Hunger or craving: What makes you want to eat
Saturday | April 12, 2008
Heather Little-White, Contributor
Chances are that you have never really experienced hunger in your life, but you eat because you have an appetite. Hunger may be defined as the necessity of food, leading to sickness or death in the case of starvation.
You may not be hungry as we are made to believe, but you may have a craving for something or an appetite to eat. Appetite is more manageable in making food choices. Selecting foods can be a complex matter, especially when trying to balance weight and enjoying the pleasures of certain foods.
You may be battling with excess weight and in order to lose weight, you will try every diet that comes your way. You may even develop an obsession in finding the perfect weight-loss formula that you get paranoid to eat and may even starve to attain your goal. One of the keys to weight loss or maintenance is to understand the distinctions between hunger and appetite.
Hunger vs appetite
There is a difference between hunger and appetite. According to Barbara Rolls, PhD, professor of behavioural health and one of the leading experts on appetite and eating, "Hunger has more to do with physiological need for food, and appetite relates more to choosing foods you like and the factors that go into them are different."
When you decide to prepare a meal and sit down to eat it, or you go to a restaurant and select from a menu, the choices you make are based more on appetite than hunger. Appetite is a social phenomenon that influences meal preparation, the style and service of food. Appetite affects lifestyle and drives the menu selection on social occasions. Appetite contributes to the amount you consume in social settings with family and friends compared to eating alone.
A University of Georgia study showed that eating in groups of six or more persons dramatically increased the appetite of study participants. The report further indicated that eating with one companion only minimally increased appetite. Rolls observed that there was an inclination to eat more desserts when dining with others. This 'sweet-ending' practice is unpredictable as the desire may be influenced more by social than physiological factors.
In differentiating between appetite and hunger, Rolls cautions about dieting and the use of appetite suppressants, which interfere with food signals from the brain. Food stimulates a physical response - just seeing or smelling it - but suppressants kill the desire to eat. The brain's hypothalamus is stimulated along with receptors along the gastrointestinal tract carrying chemical messages edging you on to eat or stop eating.

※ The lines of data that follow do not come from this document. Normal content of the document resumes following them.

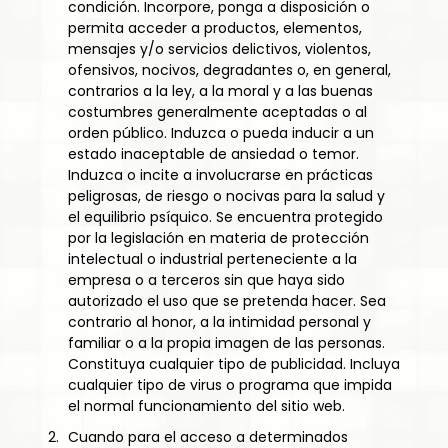
condición. Incorpore, ponga a disposición o
permita acceder a productos, elementos,
mensajes y/o servicios delictivos, violentos,
ofensivos, nocivos, degradantes o, en general,
contrarios a la ley, a la moral y a las buenas
costumbres generalmente aceptadas o al
orden público. Induzca o pueda inducir a un
estado inaceptable de ansiedad o temor.
Induzca o incite a involucrarse en prácticas
peligrosas, de riesgo o nocivas para la salud y
el equilibrio psíquico. Se encuentra protegido
por la legislación en materia de protección
intelectual o industrial perteneciente a la
empresa o a terceros sin que haya sido
autorizado el uso que se pretenda hacer. Sea
contrario al honor, a la intimidad personal y
familiar o a la propia imagen de las personas.
Constituya cualquier tipo de publicidad. Incluya
cualquier tipo de virus o programa que impida
el normal funcionamiento del sitio web.
Cuando para el acceso a determinados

Hunger is chemical in its reaction. Studies in animals showed that hunger involved several peptides which affect eating behaviour. Two peptides are associated with hunger - one causes you to eat more, while the other appears to make you feel full. You should be aware of the signals which tell you that you need to start eating. Hunger and obesity research has shown that the main cue for you to find food in some form is a little light-headedness due to a slight drop in blood-sugar levels. However, after about 12 minutes, the drop in sugar reverses and you won't feel light-headed again.
This may happen regularly throughout the day and explains why you can work through lunch without eating. While some persons employ this tactic to prevent them from overeating, it is not healthy, especially if you are diabetic or are on the border line. Research is continuing in new weight-control drugs with the ability of resetting the body's hunger clock and curbing appetite.
As you watch calories, Rolls believes that pleasure is the most important element of appetite. So you can eat almost any food in moderate quantities but the pleasure comes from savouring it and getting the hedonistic pleasure. Staying away from foods you love is not advisable, as the urges you feel for those foods are strong and drives you to pig out.
Appetite research has shown that your taste for food changes as you eat, so you will eat more in a three-course meal than when there is just one. The conclusion is that the body wants sensual diversity. Rolls explains that this why dessert is so well liked.
To satisfy cravings between meals, it is advisable to eat foods that are nutritious and filling such as fruits, vegetables, soup and low-fat yoghurt. Drink lots of water and eat low-fat foods which have fewer calories than carbohydrates.
Problems with your appetite may be caused by digestive problems or other health challenges. The problems may also be psychological, such as loneliness, depression and anxiety.
Whether it is hunger, craving or appetite that prompts you to eat, remember that nutritional balance is critical to good health.
Heather Little-White, PhD, is a nutrition and lifestyle consultant in the Corporate Area. Send comments to firstname.lastname@example.org or fax 922-6223.
Perk up your palate
Try to identify the cause of lack of appetite.
Eat four to six smaller meals, taking seconds if you are not full.
Allow yourself enough time to eat and savour meals. Rushing meals affects digestion and creates discomfort.
Serve foods hot to get the digestive juices flowing. Heat brings out the aroma of food and makes it enticing.
Add pizzazz to food by making it appealing.
Eat by the clock rather than waiting on hunger cues.
Drink a glass of beer or wine before meals to perk up the appetite. Check with your doctor before you engage in this practice.
Exercise or other activities before meals will help to jump-start the appetite.